Quercetin molecule diagram
Quercetin (Credit:Wikipedia)
  • The top 10 matches for quercetin among ingredients in the CBM dataset are onion, grape, sorrel, guava, ginkgo biloba, bilberry, spinach, loquat, okra and blueberry all of which are known to contain quercetin and this also co-occurs with all these in the abstracts dataset. The similarity scores are quite low however with the highest (onion) having a score of 0.21
Betulinic acid molecule diagram
Betulinic acid (Credit:Wikipedia)
  • A less frequently occurring CBM is betulinic acid which, according to the dataset, is found in grape, rosemary, olive, pomegranate, basil, elderberry, chicory, walnut, persimmon, plum, abiyuch, jackfruit, nance, winged_bean. The most similar are persimmon (I think since the matched word is diospyros which is the genus), mangosteen, pepper, azuki bean, sapodilla, jackfruit, elderberry, mango, beetroot and lotus, which only contains 3 of the ones in the dataset jackfruit, elderberry and persimmon
Tricetin molecule diagram
Tricetin (Credit:Wikipedia)
  • The CBM tricetin has the highest similarity score to anticancer among the CBMs in the table (0.6) and the top 10 matches are cherry, beetroot, gooseberry, rubus(which includes blackberry and raspberry), currant, winged_bean, sapodilla, capers, melon, star fruit.
  • The similarity scores for the ingredient matches are also quite high compared to those for other CBMs (the score for the highest, cherry is 0.678 and that for the lowest among the top 10, star fruit, is 0.511).
  • None of the top 10 are in the CBM dataset. I had run queries only for cherry, beetroot, gooseberry, currant and melon as well as raspberry and blackberry (for rubus) and for all of these the co-occurrence test fails. In fact the word is entirely absent from all the abstracts queried with these keywords. The first one for which is succeeds is fenugreek whose score is 0.505.
  • For the best match, cherry, I ran queries across all abstracts for different scientific names for cherry and tricetin and there were no co-occurrences.
  • The two tricetin-containing foods in the dataframe are gingko biloba and tea. I did use tea as a search keyword but gingko biloba fails the co-occurrence test. The similarities for these are 0.314 for tea (camellia_sinensis) and 0.08 for gingko biloba - which might be because my retrieval was not comprehensive enough or because abstracts got filtered in the initial stage.
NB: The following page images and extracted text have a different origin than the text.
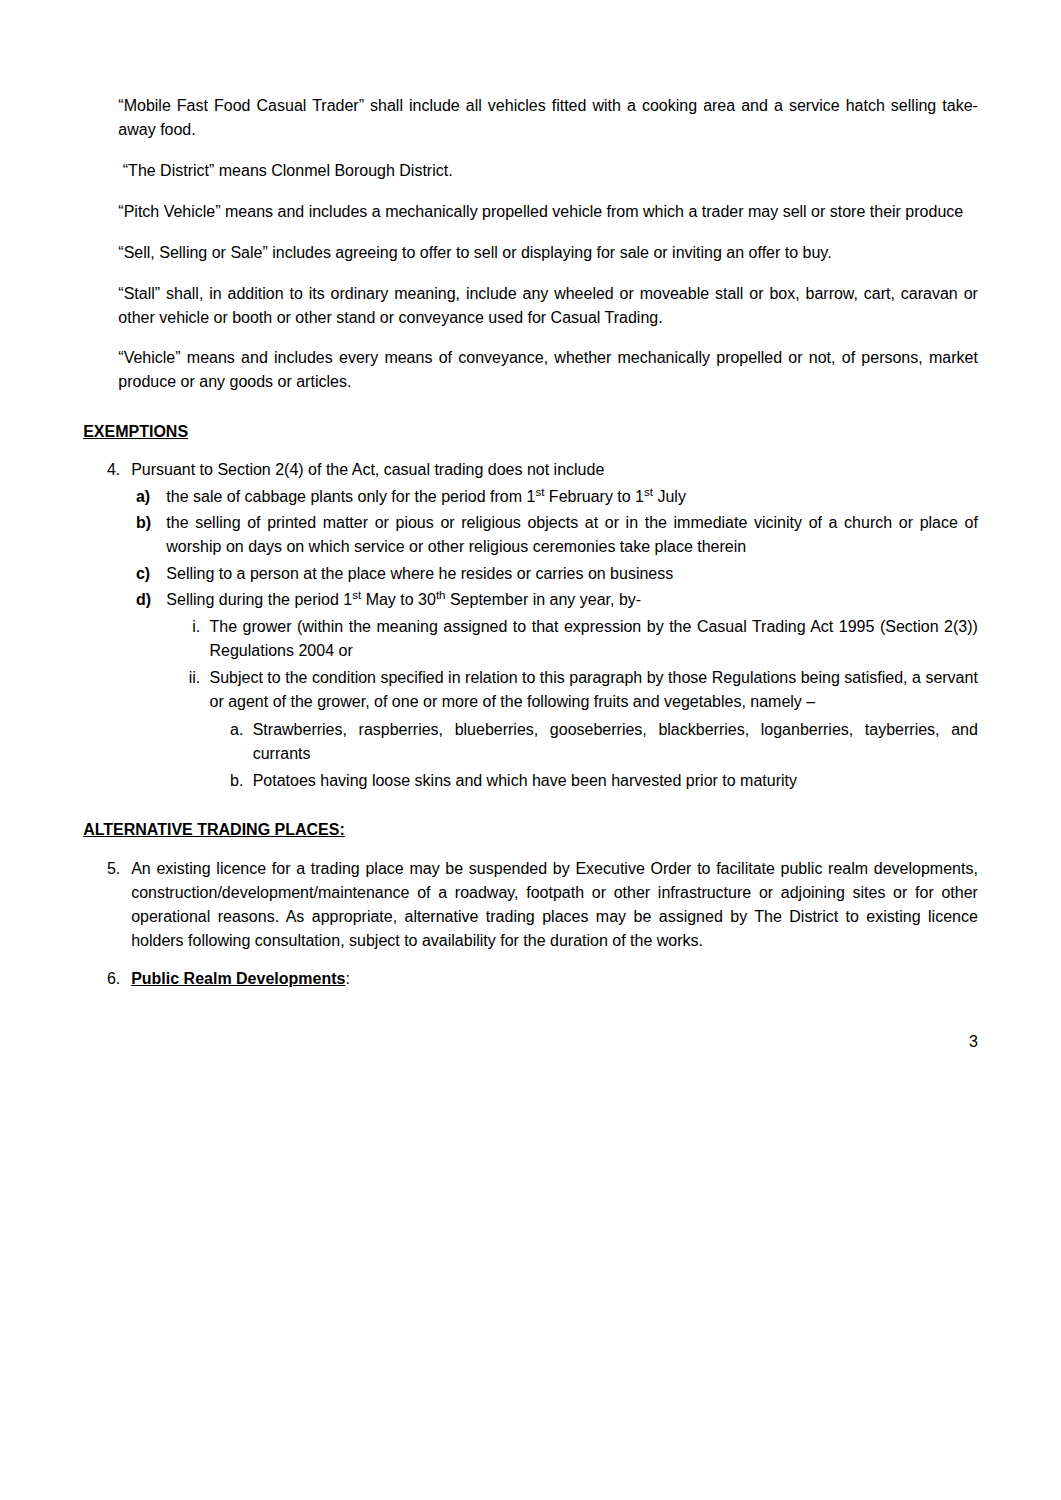“Mobile Fast Food Casual Trader” shall include all vehicles fitted with a cooking area and a service hatch selling take-away food.
“The District” means Clonmel Borough District.
“Pitch Vehicle” means and includes a mechanically propelled vehicle from which a trader may sell or store their produce
“Sell, Selling or Sale” includes agreeing to offer to sell or displaying for sale or inviting an offer to buy.
“Stall” shall, in addition to its ordinary meaning, include any wheeled or moveable stall or box, barrow, cart, caravan or other vehicle or booth or other stand or conveyance used for Casual Trading.
“Vehicle” means and includes every means of conveyance, whether mechanically propelled or not, of persons, market produce or any goods or articles.
EXEMPTIONS
Pursuant to Section 2(4) of the Act, casual trading does not include
the sale of cabbage plants only for the period from 1st February to 1st July
the selling of printed matter or pious or religious objects at or in the immediate vicinity of a church or place of worship on days on which service or other religious ceremonies take place therein
Selling to a person at the place where he resides or carries on business
Selling during the period 1st May to 30th September in any year, by-
The grower (within the meaning assigned to that expression by the Casual Trading Act 1995 (Section 2(3)) Regulations 2004 or
Subject to the condition specified in relation to this paragraph by those Regulations being satisfied, a servant or agent of the grower, of one or more of the following fruits and vegetables, namely –
Strawberries, raspberries, blueberries, gooseberries, blackberries, loganberries, tayberries, and currants
Potatoes having loose skins and which have been harvested prior to maturity
ALTERNATIVE TRADING PLACES:
An existing licence for a trading place may be suspended by Executive Order to facilitate public realm developments, construction/development/maintenance of a roadway, footpath or other infrastructure or adjoining sites or for other operational reasons. As appropriate, alternative trading places may be assigned by The District to existing licence holders following consultation, subject to availability for the duration of the works.
Public Realm Developments:
3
Food health effect similarities

  • Let us now see what foods are most similar to terms related to health effects
  • Since we have been looking at foods with regard to cancer and acidity, we will consider the terms antacid, anticancer and for good measure antiviral
  • The vocabulary also contains anti-cancer and anti_cancer so we find the similarity to each of these and use the max and for antiviral we also use anti_viral

png

Next steps

  • There are lots of improvements that can be made
    • Better methods to evaluate whether latent knowledge has been captured
    • A cleaner dataset addressing some of the issues discussed above
    • Data cleaning and normalisation to get better embeddings for scientific names and names of chemicals. I provided a small list of scientific names of ingredients to use as n-grams but this could be improved.UPDATE: adding more n-grams and using the processing pipeline in Mat2vec (even though it was designed for papers about inorganic molecules) leads to significant improvements (see above).
  • Extensions
    • Training models for abstracts for published before the earliest co-occurrence of some words and evaluating the similarities to predict relationships
    • Identifying other tasks for using the word vectors. I tried training models (logistic regression, SVM, small neural network) to predict number of CBMs and alkalinity but these did not yield good results.